I have been told that William Tell was real, but appearentley not.
John “Johnny Appleseed” Chapman lived from 1774-1845
Star of way too many episodes of Scooby Doo, [Blackbeard](http://en.wikipedia.org/wiki/Blackbeard, Edward Teach/Thatch) is quoted from his diary in the sig. line of a poster here.
Serial killer/fairy tale evil murdering husband Bluebeard was born with the name Gilles de Rais. (Note: his real life slayings were beyond TMI, by far.)
For some stupid reason, when I was a kid, I was very surprissed to hear that Erik the Red, the man who discovered Greenland was real. Probabley because his name was over-used in cartoon, like in the case of Blackbeard.
Well, Vladimir “Dracula” Tepes was real, and real mean.
I think that they narrowed Killroy and Mother Goose down to some level, but it’s a bit hazy. Food for thought.
One might make the case for Uncle Sam.
And one would be wrong, probably.
What level would that be. That they were fictional or real? Cites?

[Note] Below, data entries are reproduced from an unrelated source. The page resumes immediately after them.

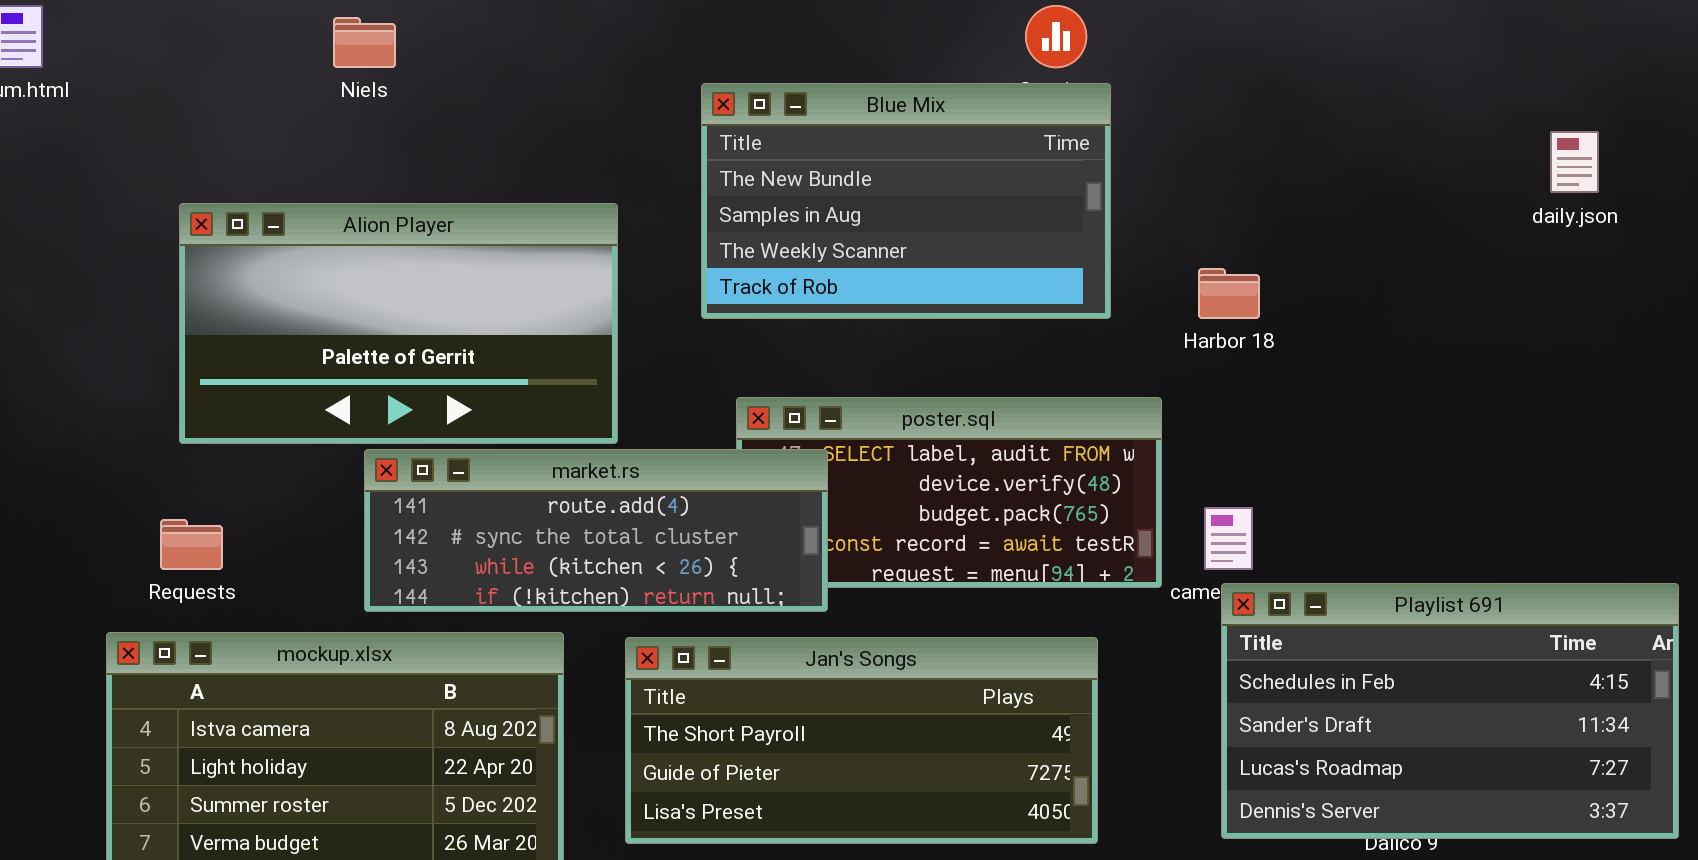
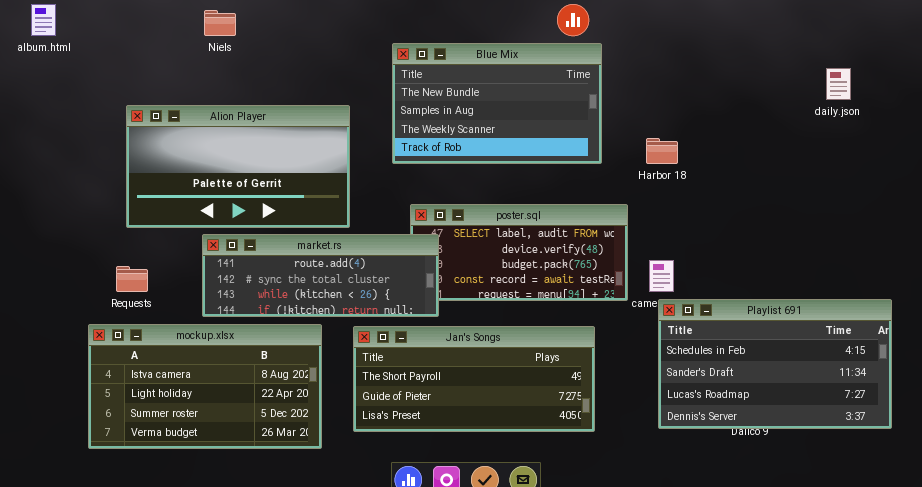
market.rs: [364,449,828,612] -> [202,234,439,317], moved

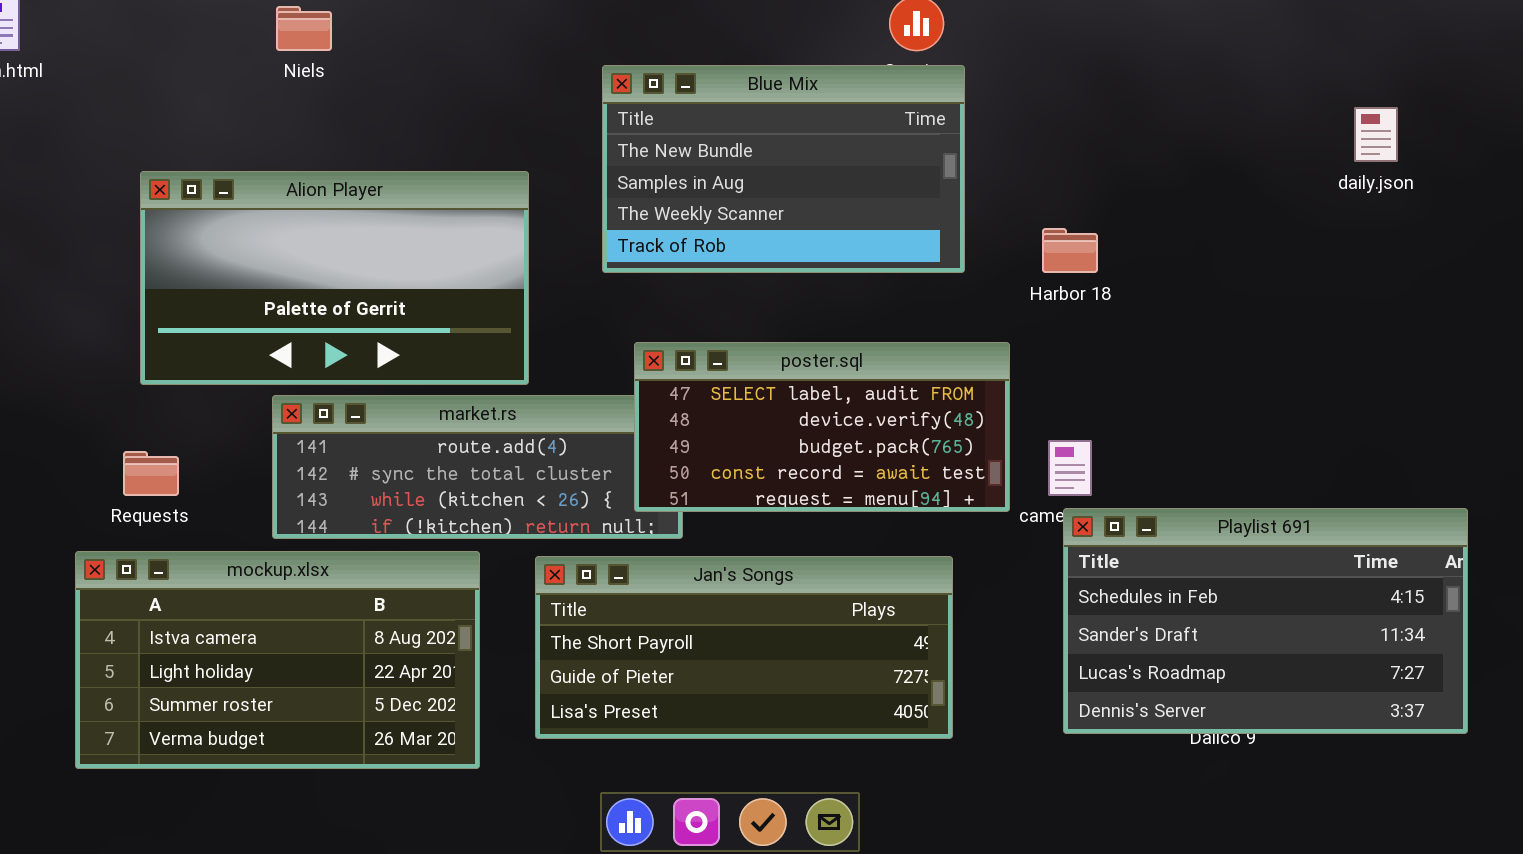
poster.sql: [410,204,628,301] -> [634,342,1010,512], raised

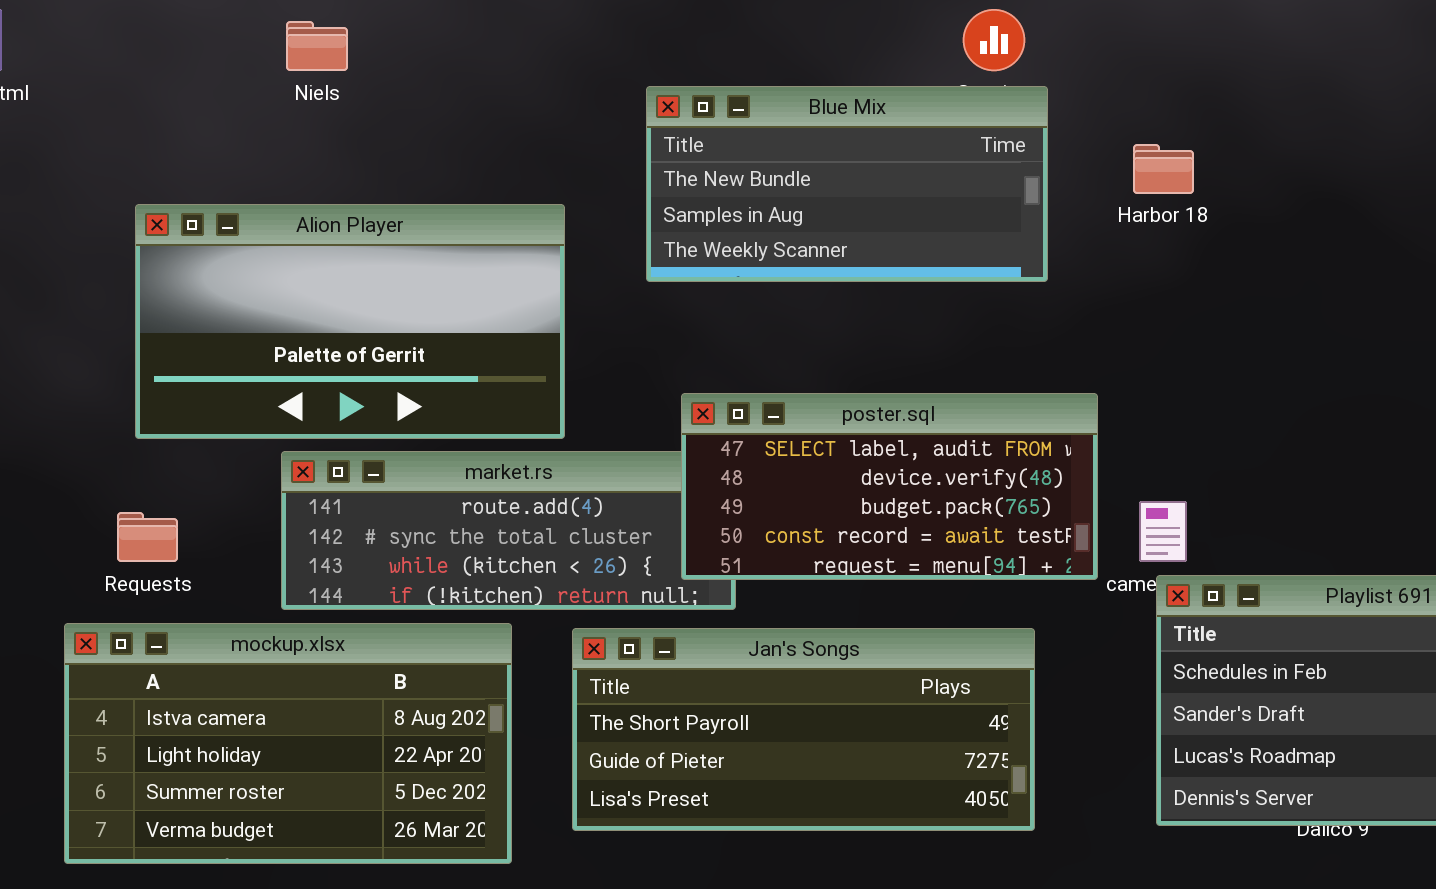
Blue Mix: [602,65,965,273] -> [646,86,1048,282], resized
Harbor 18: [1042,228,1098,273] -> [1133,144,1194,194], moved

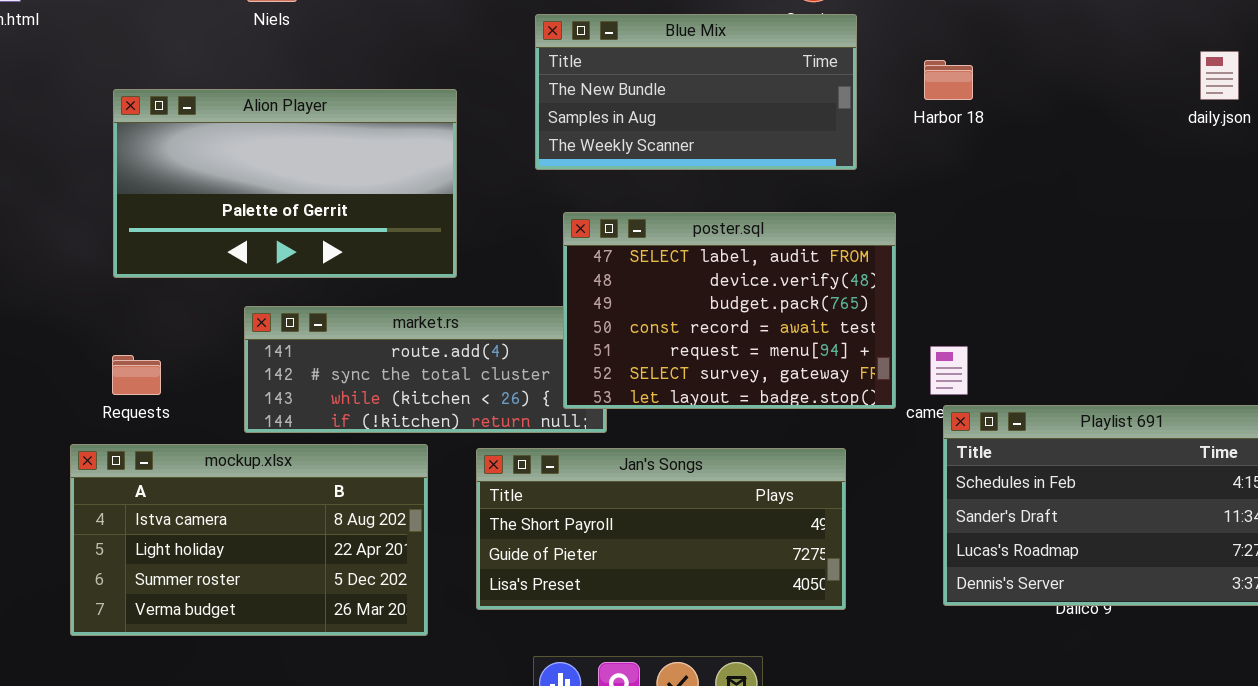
Alion Player: [135,204,565,439] -> [113,89,457,278], moved
poster.sql: [681,393,1098,580] -> [563,212,896,409], resized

Our Vlad was a vicious boy:
…unless, of course, that was a whoosh. Whoosh on me?
Another page on Vlad Tepes (Vlad the Impaler), AKA Vlad Dracula (Vlad, Son of Dracul (Dragon)). Dracul, FTR, being the nickname of his father, Vlad Dracul.
While there is no doubt a lot of exageration in the matter, there’s also no doubt that Prince Vlad did some fairly dispicable things. The impalings which gave him his nickname are, as far as I can tell, more or less non-contraversial - if, perhaps, exagerated in scope.
Much more recently, a lot of people seem to think that most of the people on HBO’s Deadwood are fictional, but in fact most of them are real; not just Wild Bill and Calamity Jane but also Al Swearengen, Steth Bullock, Sol Starr, and others.
Well, somebody was whooshing somebody, or trying to, because the cite that jumps immediatly to mind is Cecil’s own, which I would normally love to triumphantly dangle over a moderator except it’s more likely he was only kidding.
Butch Cassidy and the Sundance Kid
Jim Bowie, Davey Crockett, Daniel Boone
Lope de Aguirre (Aguirre the Wrath of God and Brian Sweeney Fitzgerald (Fitzcarraldo), subjects of two Werner Herzog movies, were real people.
Economist and schemer(?) John Law was the main character of the novelThe Gamester by Rafael Sabatini.
I’ve heard that it’s up for debate whether Davy Crockett existed.
Who in the world did you hear this from?
If it was a solipsist, he doesn’t believe you exist either ya know.
I think the jury’s still out on Robin Hood too. There were a couple of “Robin Hood’s” listed for around the same era, but where or not any of them were “the” Robin Hood is undecided.
I was surprised to find out that Learned Hand was not only a real name, but a real judge as well.
“The mid-day sun is too much for most eyes; one is dazzled even with its reflection. Be careful that too broad and high an aim does not paralyze your effort and clog your springs of action.” is one of his quotes that seems relevant to my own life. His favorite quote, “I beseech ye in the bowels of Christ, think that ye may be mistaken.” comes from Oliver Cromwell (of all people), and I think it really ought to be inscribed over all buildings, religious and otherwise.
(His full name is Billings Learned Hand, but Learned Hand is how he’s universally known. He had a cousin named Augustus Noble Hand, also a judge.)